Nel colloquio con un Giuseppe Conte reduce dalla durissima trattativa di Bruxelles, Sergio Mattarella esprime «apprezzamento e soddisfazione» per l’esito del vertice. Quel risultato «rafforza il ruolo dell’Unione» e crea «condizioni proficue per l’Italia». Invoca infine, ora che i soldi ci sono, «interventi rapidi, concreti ed efficaci».

È il Quirinale stesso a farlo sapere con una nota informale e il fatto è tanto poco usuale da rivelare l’intenzione precisa del capo dello Stato. Con quel messaggio il presidente mirava a indirizzare le reazioni del mondo politico e in particolare della maggioranza. Entusiasmo ed europeismo, senza perdersi nella disanima dei particolari e senza concentrarsi sui limiti dell’accordo, che pure ci sono, sia sul fronte europeo, con quel taglio drastico dei fondi comunitari per Clima, Ricerca e Sanità, sia su quello italiano, dove i controlli saranno stringenti.

L’indicazione del Colle sembra funzionare. Nella maggioranza è tutto un peana all’impresa epica del capo del governo, che oggi riferirà in parlamento.

Nell’opposizione solo Salvini spara ad alzo zero, «una fregatura», mentre Fi sventola bandiere europeiste e Giorgia Meloni calibra la posizione col bilancino: «Conte è uscito in piedi ma poteva e doveva andare meglio». Conte è tornato da Bruxelles con una valigia piena di euro e questo è quello che conta. Tanto più che, segnala il ministro dell’Economia Gualtieri, nell’accordo figura un anticipo del 10% che potrà essere usato sempre a partire dal 2021 ma senza dover prima passare l’esame della Commissione e con facoltà di coprire le spese a partire dal febbraio scorso. Non basta per sciogliere l’eterno nodo del Mes, che rischia di essere ancora indispensabile per la spesa corrente, ma almeno lo depotenzia.

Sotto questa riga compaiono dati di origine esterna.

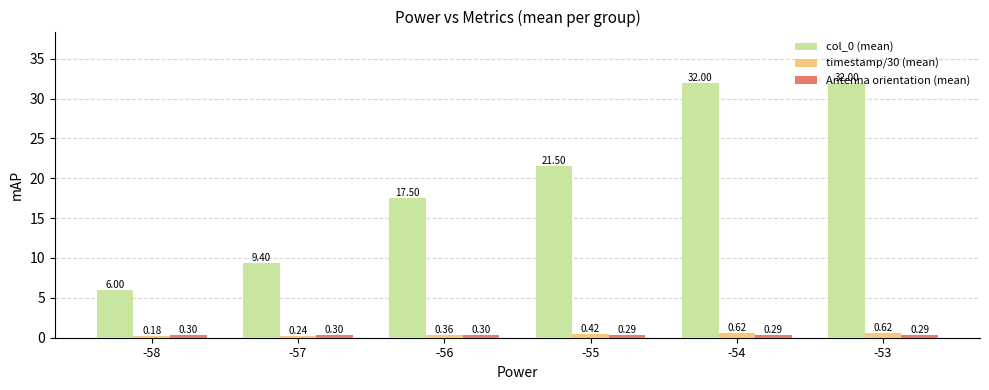

What is the sum of the col_0 (mean) values at -54 and -58?

38.0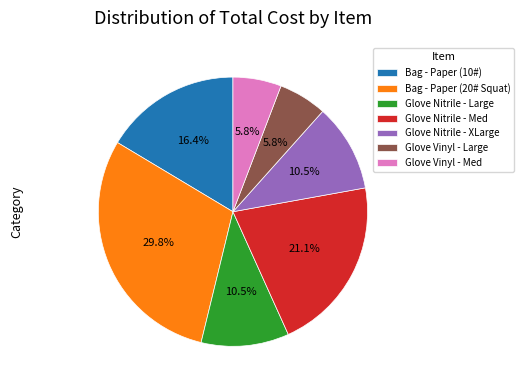

To the nearest percent, what is the difference between the largest and smallest slice percentages?

24%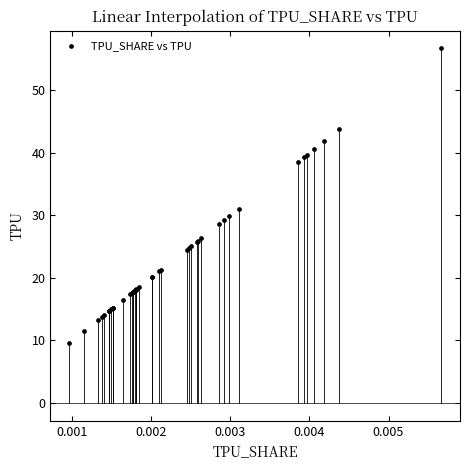

What Y value in the scatter plot is closest to 33?

31.1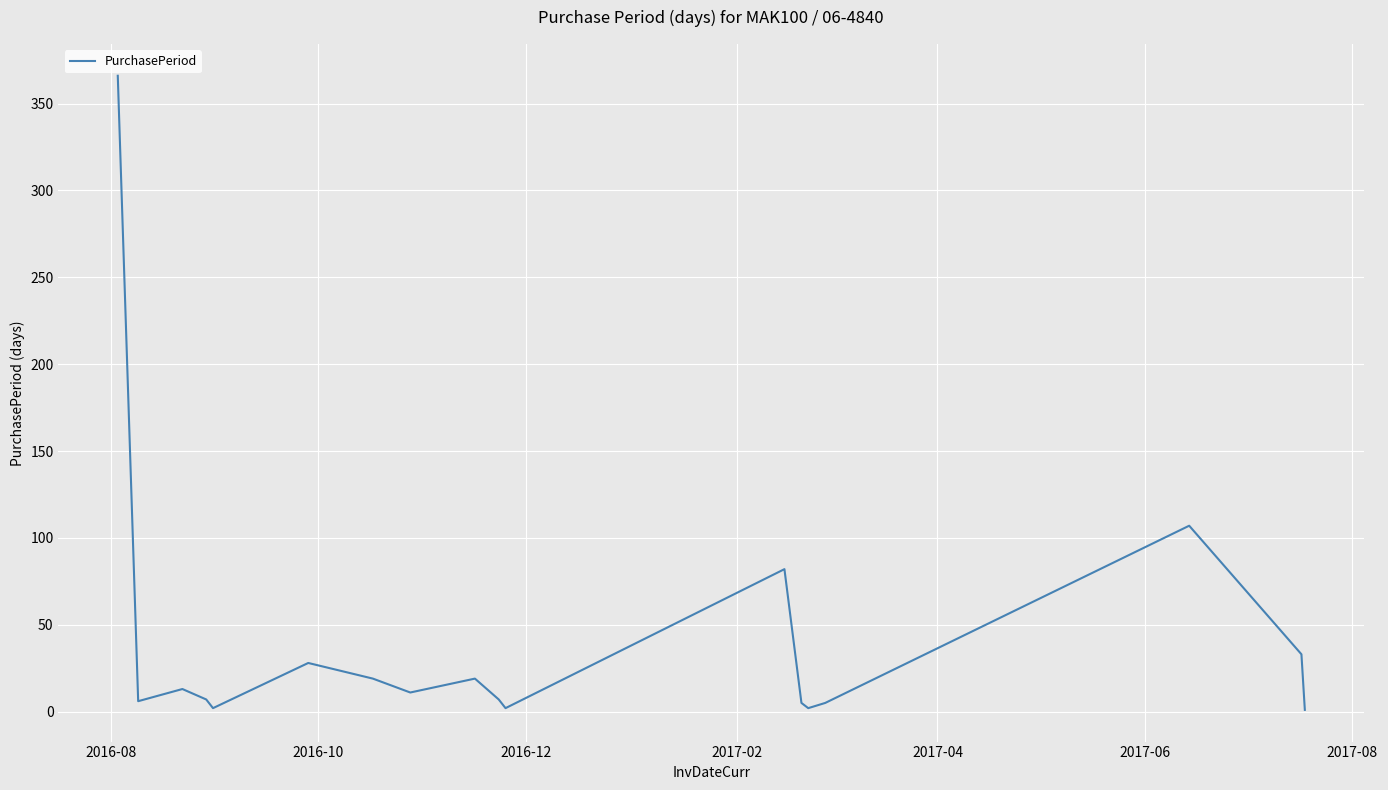

Does the chart display data point markers on the line(s)?

No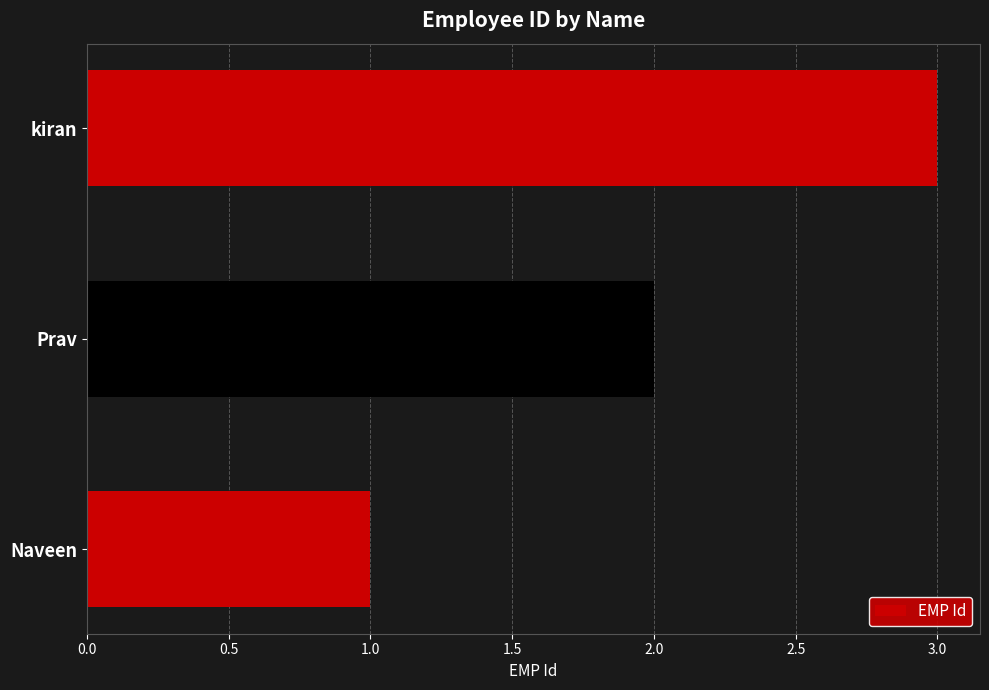

How many bars are there in total?

3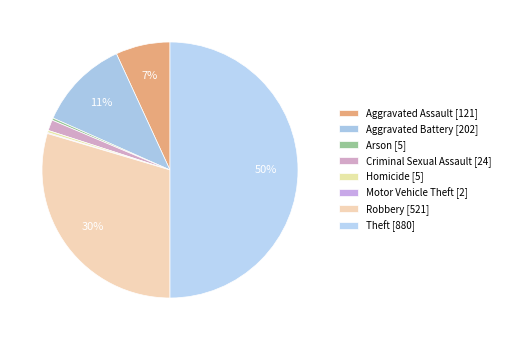

What is the change in value from Aggravated Battery to Robbery?

+319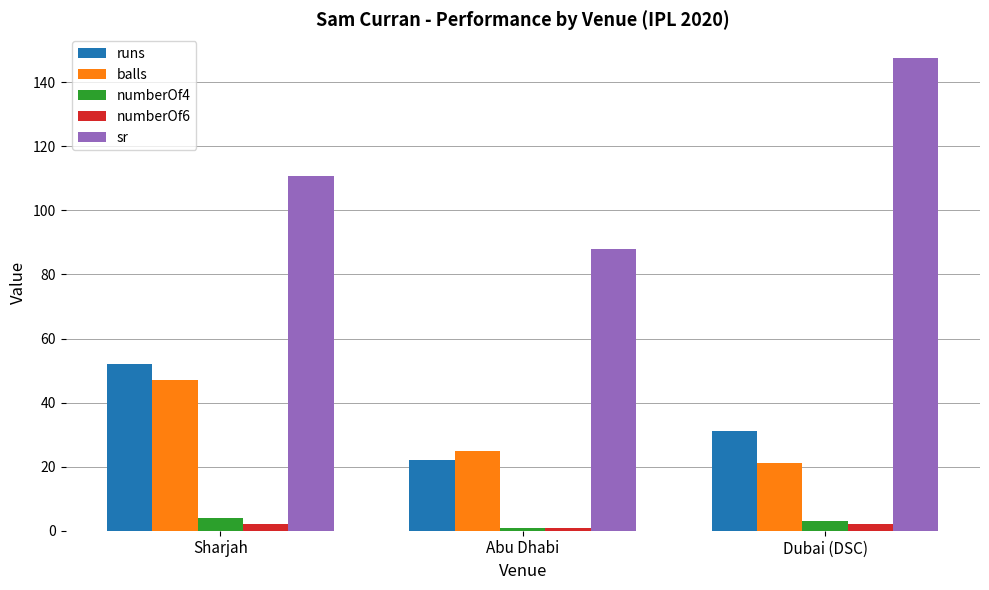

List the labels in order of sr value, largest first.

Dubai (DSC), Sharjah, Abu Dhabi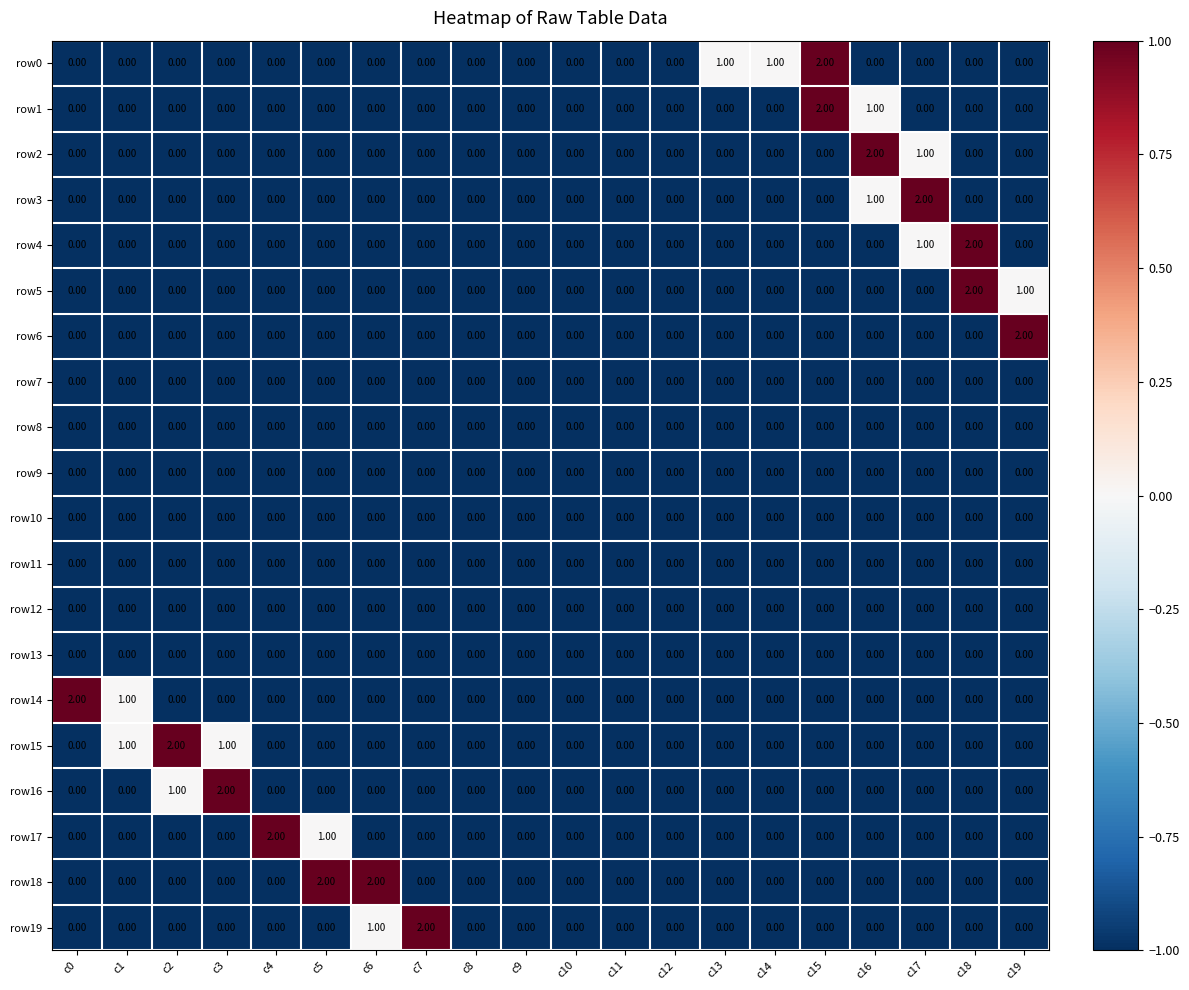

Which series changed the most between c13 and c19?

row6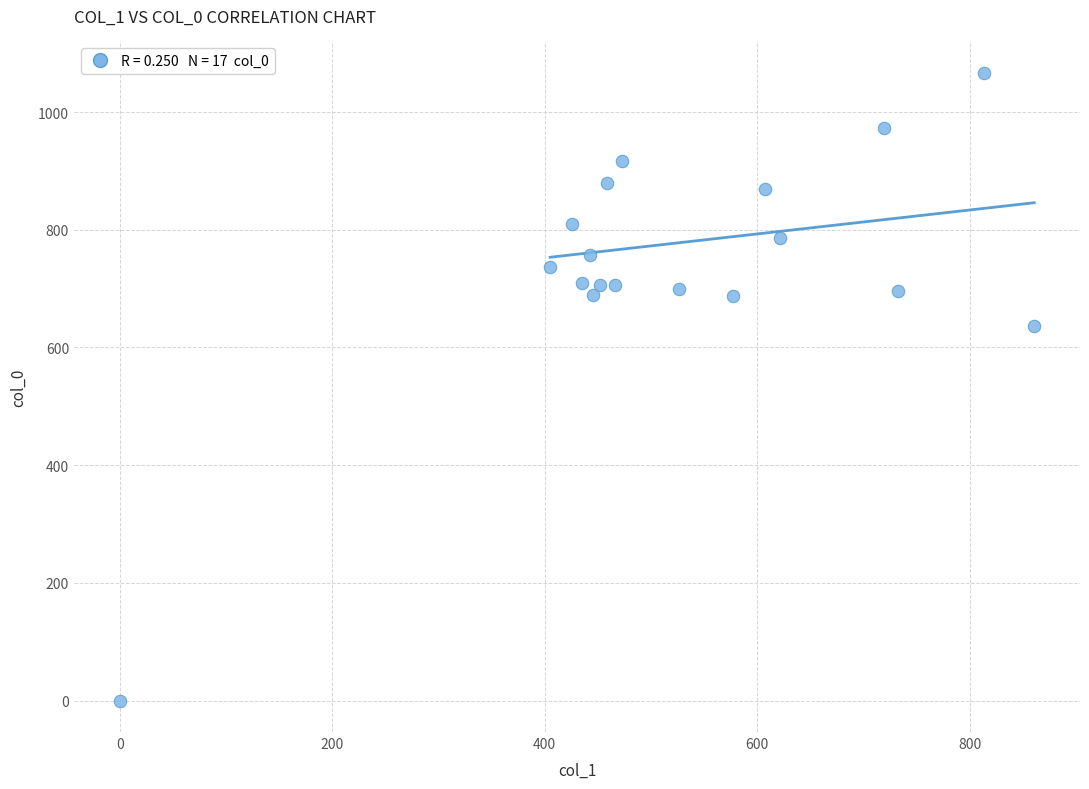

What Y value in the scatter plot is closest to 533?

636.7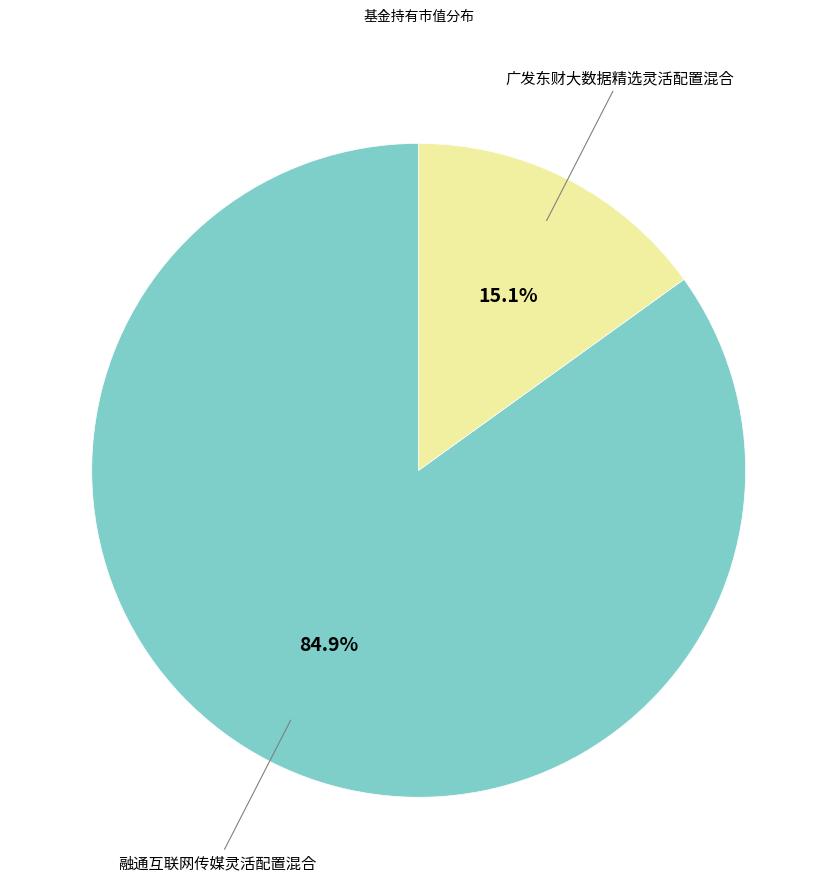

Is there any slice that represents more than half of the pie?

Yes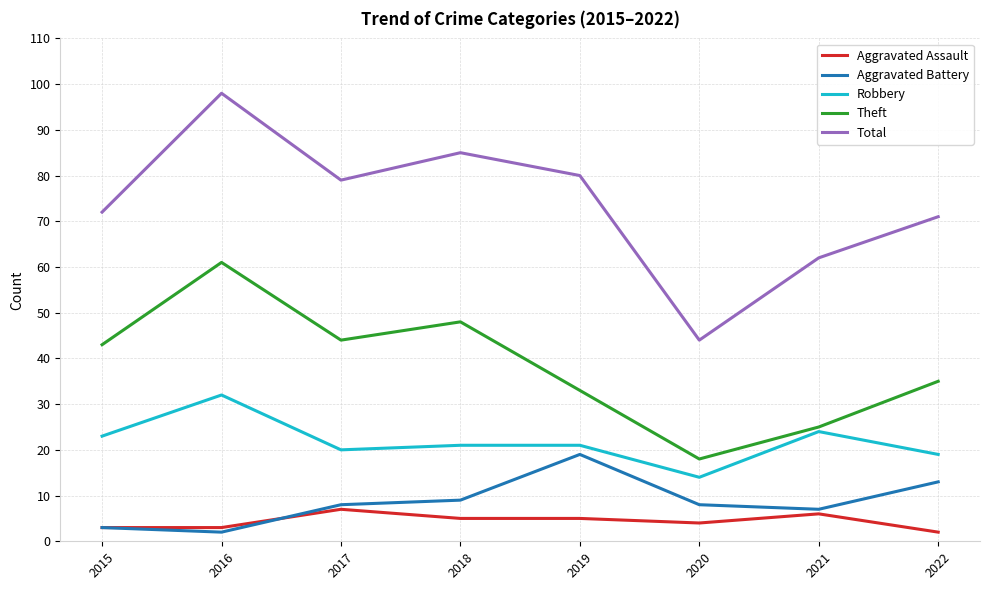

Where is the first local maximum for Total?

2016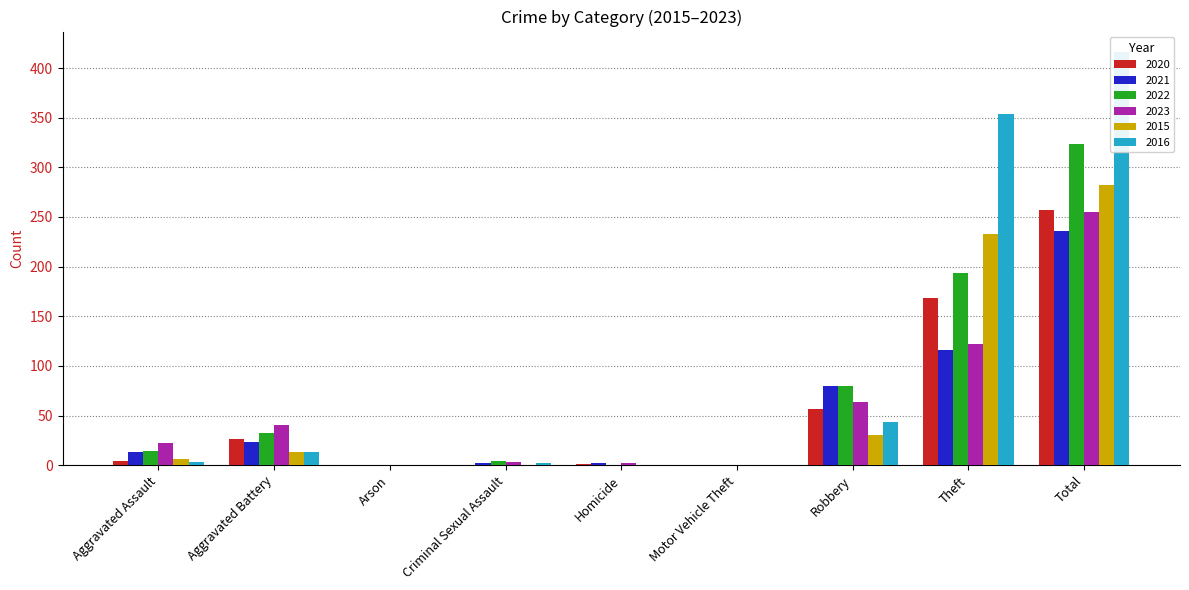

Reading left to right, what are all the values shown in this chart?

2020: Aggravated Assault=4	Aggravated Battery=26	Arson=0	Criminal Sexual Assault=0	Homicide=1	Motor Vehicle Theft=0	Robbery=57	Theft=168	Total=257
2021: Aggravated Assault=13	Aggravated Battery=23	Arson=0	Criminal Sexual Assault=2	Homicide=2	Motor Vehicle Theft=0	Robbery=80	Theft=116	Total=236
2022: Aggravated Assault=14	Aggravated Battery=32	Arson=0	Criminal Sexual Assault=4	Homicide=0	Motor Vehicle Theft=0	Robbery=80	Theft=194	Total=324
2023: Aggravated Assault=22	Aggravated Battery=40	Arson=0	Criminal Sexual Assault=3	Homicide=2	Motor Vehicle Theft=0	Robbery=64	Theft=122	Total=255
2015: Aggravated Assault=6	Aggravated Battery=13	Arson=0	Criminal Sexual Assault=0	Homicide=0	Motor Vehicle Theft=0	Robbery=30	Theft=233	Total=282
2016: Aggravated Assault=3	Aggravated Battery=13	Arson=0	Criminal Sexual Assault=2	Homicide=0	Motor Vehicle Theft=0	Robbery=44	Theft=354	Total=416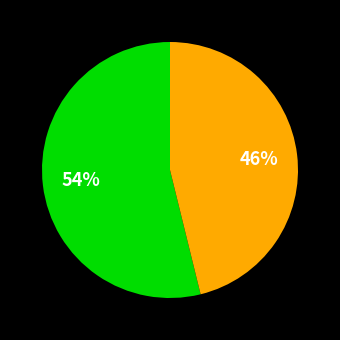

Is there any slice that represents more than half of the pie?

Yes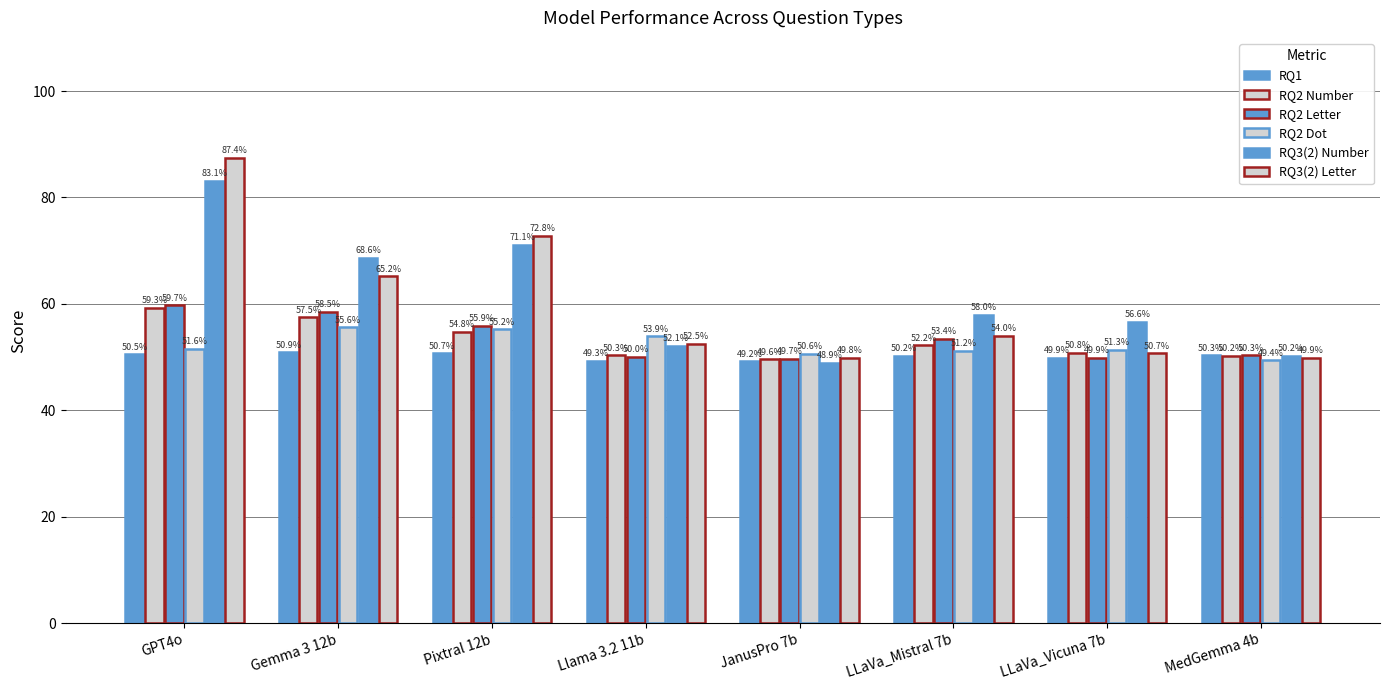

Reading left to right, extract all data points from this chart.

RQ1: GPT4o=50.5	Gemma 3 12b=50.9	Pixtral 12b=50.7	Llama 3.2 11b=49.3	JanusPro 7b=49.2	LLaVa_Mistral 7b=50.2	LLaVa_Vicuna 7b=49.9	MedGemma 4b=50.3
RQ2 Number: GPT4o=59.3	Gemma 3 12b=57.5	Pixtral 12b=54.8	Llama 3.2 11b=50.3	JanusPro 7b=49.6	LLaVa_Mistral 7b=52.2	LLaVa_Vicuna 7b=50.8	MedGemma 4b=50.2
RQ2 Letter: GPT4o=59.7	Gemma 3 12b=58.5	Pixtral 12b=55.9	Llama 3.2 11b=50.0	JanusPro 7b=49.7	LLaVa_Mistral 7b=53.4	LLaVa_Vicuna 7b=49.9	MedGemma 4b=50.3
RQ2 Dot: GPT4o=51.6	Gemma 3 12b=55.6	Pixtral 12b=55.2	Llama 3.2 11b=53.9	JanusPro 7b=50.6	LLaVa_Mistral 7b=51.2	LLaVa_Vicuna 7b=51.3	MedGemma 4b=49.4
RQ3(2) Number: GPT4o=83.1	Gemma 3 12b=68.6	Pixtral 12b=71.1	Llama 3.2 11b=52.1	JanusPro 7b=48.9	LLaVa_Mistral 7b=58.0	LLaVa_Vicuna 7b=56.6	MedGemma 4b=50.2
RQ3(2) Letter: GPT4o=87.4	Gemma 3 12b=65.2	Pixtral 12b=72.8	Llama 3.2 11b=52.5	JanusPro 7b=49.8	LLaVa_Mistral 7b=54.0	LLaVa_Vicuna 7b=50.7	MedGemma 4b=49.9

Come prevedibile, il Mes è la sola nota stonata, per Conte, nel coro trionfale che lo accoglie a Roma. «Spero che il Piano possa distrarre l’attenzione morbosa che circonda il Mes, che non è un nostro obiettivo», dichiarava dopo la conclusione dell’accordo. Speranza vana. Zingaretti, Renzi, ma anche Berlusconi martellano proprio su quel prestito disponibile subito e che dunque non si può rifiutare. I 5S invece fanno ancora muro, rinvigoriti dalla pioggia di miliardi in arrivo.

È una polemica che preoccupa il Colle. Non per il Mes in sé, ma per i toni ancora venati di diffidenza nei confronti dell’Ue. Mattarella ha le idee chiare. Un governo così fragile ha un solo cemento a disposizione: muoversi in sintonia con il tentativo di Germania e Francia di rifondare l’Europa, proporsi come sponda priva di incrinature di una Ue in via di trasformazione. Probabilmente Conte la pensa allo stesso modo. Deve all’Europa non solo la successione a se stesso dell’agosto scorso ma anche, ora, un’occasione d’oro per blindare la sua maggioranza, trasformarla in qualcosa che somigli a una coalizione, mettere all’angolo la destra segnalando che, se al potere ci fossero stati i sovranisti, oggi l’Italia dovrebbe vedersela da sola con una crisi di portata devastante. Sempre l’europeismo, infine, gli offrirebbe il terreno per costruire con Fi un’area trasversale, senza improbabili ingressi degli azzurri nella maggioranza ma attraverso una sorta di dialogo privilegiato.

Il problema è che Conte sa di doversela vedere con un M5S in cui le pulsioni opposte sopravvivono in quantità e nel quale le bande l’una contro l’altra armate non chiedono di meglio che di poter cavalcare un svolta eccessivamente europeista per azzannarsi. Dunque è costretto a frenare, nonostante la spinta precisa e decisa del Colle. Inoltre la sua tattica per contenere le spinte centrifughe nella maggioranza è sempre stata dire sì a tutti, accumulando progetti senza mai scegliere. Opzione resa ora impraticabile dall’obbligo di presentare a Bruxelles un piano.

Non è un problema ma il problema per eccellenza. Ora i soldi ci sono: tutto sta a saperli spendere presto e bene. Ma per questo ci vuole una maggioranza dotata almeno di un certo grado di coesione e capace di condividere un disegno strategico. Sinora non se ne è vista neppure l’ombra ma le cose, sempre grazie ai copiosi fondi della Ue, potrebbero cambiare. Lo si scoprirà presto: quando il Parlamento dovrà convertire quel dl Semplificazioni sul quale, nonostante l’approvazione «salvo intese», non c’è uno straccio di accordo.